As Homer heads towards a special election on a bond proposition for a new police station later this month, the city will be trying to convince residents to approve increasing the city sales tax to pay for it, which is a big sticking point for some voters. As part of KBBI’s Q&A series, a local business owner asked what goes into that number and why can’t the city just pay for it out of savings? KBBI’s Aaron Bolton tries to answer that one.
Lynda Reed can’t vote in the special election later this month because she’s not a city resident, but she does own Homer Art and Frame, which is in city limits. Reed adds that she does a good portion of her shopping in Homer too.
The city is asking residents to pay for $5 million of the police station project, and Reed said the .35-percent sales tax increase the city is asking for could impact her business.
She does acknowledge that the increase is small, but she still questions why it’s necessary.
“You’re talking to someone who thinks our sales tax is already too high. So yes, any additional is not really good,” Reed added.
So Reed wants to know how did we get to $7.5 million and what goes into that number anyway? But before we get to the numbers, let’s start with the need.
Homer Police Chief Mark Robl said there are a number of issues with the current station, the largest being space.
“We actually ran out of room in this building in the early to mid ‘90s, and we started adding Conexs out back for storage and other uses. We added one and then the second one a year or two later,” Robl said. “They’re crammed to the roof with stuff.
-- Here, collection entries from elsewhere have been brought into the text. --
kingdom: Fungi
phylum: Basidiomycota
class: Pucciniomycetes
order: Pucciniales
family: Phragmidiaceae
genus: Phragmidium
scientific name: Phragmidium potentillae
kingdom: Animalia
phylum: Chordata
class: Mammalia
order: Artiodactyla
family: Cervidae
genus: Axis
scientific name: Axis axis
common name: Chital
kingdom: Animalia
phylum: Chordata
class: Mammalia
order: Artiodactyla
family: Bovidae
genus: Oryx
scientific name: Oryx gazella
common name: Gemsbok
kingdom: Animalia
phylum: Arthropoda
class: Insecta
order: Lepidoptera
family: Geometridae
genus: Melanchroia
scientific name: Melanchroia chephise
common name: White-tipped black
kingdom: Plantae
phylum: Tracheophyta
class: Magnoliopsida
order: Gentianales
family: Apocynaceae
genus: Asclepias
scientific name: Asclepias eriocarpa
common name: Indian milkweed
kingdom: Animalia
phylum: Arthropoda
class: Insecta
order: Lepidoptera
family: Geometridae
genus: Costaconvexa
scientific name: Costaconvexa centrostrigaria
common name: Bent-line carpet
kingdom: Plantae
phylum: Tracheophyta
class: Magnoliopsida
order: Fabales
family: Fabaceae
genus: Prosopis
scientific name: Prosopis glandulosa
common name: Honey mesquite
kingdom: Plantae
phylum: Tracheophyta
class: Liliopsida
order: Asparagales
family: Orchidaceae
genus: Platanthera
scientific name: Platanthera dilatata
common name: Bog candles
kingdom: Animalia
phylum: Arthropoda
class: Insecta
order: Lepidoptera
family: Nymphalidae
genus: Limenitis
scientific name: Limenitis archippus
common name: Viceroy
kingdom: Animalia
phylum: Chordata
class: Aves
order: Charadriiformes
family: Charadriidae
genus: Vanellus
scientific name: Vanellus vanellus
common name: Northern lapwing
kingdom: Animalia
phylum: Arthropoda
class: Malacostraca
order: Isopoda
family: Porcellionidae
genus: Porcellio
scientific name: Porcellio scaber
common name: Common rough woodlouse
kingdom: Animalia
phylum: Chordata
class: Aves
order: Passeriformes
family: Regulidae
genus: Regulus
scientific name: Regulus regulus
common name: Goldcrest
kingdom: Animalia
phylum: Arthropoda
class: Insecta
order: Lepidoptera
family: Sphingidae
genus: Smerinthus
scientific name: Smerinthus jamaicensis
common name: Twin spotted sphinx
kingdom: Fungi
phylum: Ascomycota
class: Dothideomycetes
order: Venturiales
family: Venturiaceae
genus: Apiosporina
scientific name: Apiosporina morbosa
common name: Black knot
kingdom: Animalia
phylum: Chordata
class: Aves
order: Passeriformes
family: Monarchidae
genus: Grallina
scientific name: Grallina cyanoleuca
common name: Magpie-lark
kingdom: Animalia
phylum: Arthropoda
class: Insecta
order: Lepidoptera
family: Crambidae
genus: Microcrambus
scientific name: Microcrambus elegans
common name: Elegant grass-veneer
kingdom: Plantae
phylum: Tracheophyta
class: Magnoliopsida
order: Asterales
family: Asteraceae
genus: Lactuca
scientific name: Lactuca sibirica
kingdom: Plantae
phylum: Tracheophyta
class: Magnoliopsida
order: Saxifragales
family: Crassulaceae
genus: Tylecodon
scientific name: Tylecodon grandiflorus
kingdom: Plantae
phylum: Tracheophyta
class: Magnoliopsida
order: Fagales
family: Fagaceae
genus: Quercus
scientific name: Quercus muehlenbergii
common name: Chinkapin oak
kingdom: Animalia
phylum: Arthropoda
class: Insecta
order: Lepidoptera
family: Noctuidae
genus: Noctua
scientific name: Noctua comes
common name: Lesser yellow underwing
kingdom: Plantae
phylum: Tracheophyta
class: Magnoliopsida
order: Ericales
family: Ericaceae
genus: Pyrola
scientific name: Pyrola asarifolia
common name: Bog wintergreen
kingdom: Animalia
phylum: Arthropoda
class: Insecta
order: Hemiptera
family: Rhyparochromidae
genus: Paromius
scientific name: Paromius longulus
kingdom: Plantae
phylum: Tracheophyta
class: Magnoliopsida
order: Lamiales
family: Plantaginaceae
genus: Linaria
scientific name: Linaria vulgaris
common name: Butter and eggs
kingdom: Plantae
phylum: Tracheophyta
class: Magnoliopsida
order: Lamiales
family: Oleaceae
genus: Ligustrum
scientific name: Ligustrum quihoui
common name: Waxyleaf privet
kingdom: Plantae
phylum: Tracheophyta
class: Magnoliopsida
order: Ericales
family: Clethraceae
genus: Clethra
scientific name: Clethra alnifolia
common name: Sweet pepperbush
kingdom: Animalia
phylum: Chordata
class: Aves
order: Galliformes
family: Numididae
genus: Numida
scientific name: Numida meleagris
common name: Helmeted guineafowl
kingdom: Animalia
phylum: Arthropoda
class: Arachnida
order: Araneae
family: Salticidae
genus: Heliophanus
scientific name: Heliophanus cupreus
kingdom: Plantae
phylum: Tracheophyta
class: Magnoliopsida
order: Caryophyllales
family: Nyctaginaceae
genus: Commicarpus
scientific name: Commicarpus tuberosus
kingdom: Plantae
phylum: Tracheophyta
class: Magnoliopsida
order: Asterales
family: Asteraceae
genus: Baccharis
We’re just completely out of room in this building.”
The roughly 5,000 square foot building is a maze of small rooms that have changed over the years to maximize space. Robl said that has led to glaring layout problems.
In order for prisoners to be booked, they’re unloaded in a parking lot next to the high school and come through the back door into a hallway before they get to a secure room.
“They’d have access to employees. They can turn in one direction and run out the back door of the building – very unsafe workflow for a police department to have a situation like this,” Robl noted.
He said a few prisoners have attempted to escape over the years, but he said that’s not the building’s only flaw. Robl adds that the station also doesn’t have enough room for some evidence processing equipment. He said some evidence can deteriorate before it’s process and some can’t be processed at all.
“That effects our solve rates on cases. It goes down,” Robl said. “Having a bigger evidence room, fully equipped, will definitely enable us to do a better job at solving some of our local crimes.”
The station also has flooding issues and Robl said inmates have been forced to stay in cells with 2 to 3 inches of standing water. The department is also out of compliance with federal law because it can’t separate juveniles from adult prisoners. Robl said the new station will solve that and several other issues.
The total price tag is $7.5 million. As for the cost of the building itself, it’s less than $5 million. So, where would that extra $2.5 million go?
Public Works Director Carey Meyer explains that public buildings typically aren’t designed based on a specified price tag, but rather the needs of the building and the purpose it’s intended to serve.
In this case, the Homer City Council did start with a single-story $6 million layout, but it later found it was missing several key features such as a sally port, which would allow prisoners to be transferred into the booking room and cells without walking through offices and hallways.
Meyer explains there are other costs such as design, which runs nearly $500,000. There’s also a $650,000 pot of money to help pay for inevitable changes during construction.
”No matter how long you think about your project, there are things that come up that you don’t want to be surprised with,” Meyer added. “When you start with a $5 million building and you add on the sally port, the civil site improvements, design, inspection, 1 percent for art, furnishing, communications, contingency and then buying the piece of property you’re sitting it on, that’s how you get to $7.5 million.”
As for where the money would come from, City Manager Katie Koester explains that the city’s current revenue streams are maxed out on services and maintaining the city’s current infrastructure. The city is also staring down a sizeable budget gap next year.
The city does have a reserve account, but Koester said that’s currently sitting at the recommended $5.5 million. She said drawing down on those funds would hamper the city’s ability to respond to an emergency such as an earthquake or to make small purchases throughout the year.
I circled back to Reed to see what she thought about the price tag and how the city is paying for it.
“It’s over whelming, it really is. There’s a lot to consider and a lot I don’t know about when it comes to construction costs,” Reed said. “I truly think some of this could be shaved off and some of this could be built for at least $7 million if they really watched their nickels and dimes.”
It is possible that the project could cross the finish line under cost, but it’s hard to say just how many nickels and dimes the city may be able save until voters have their say on June 26.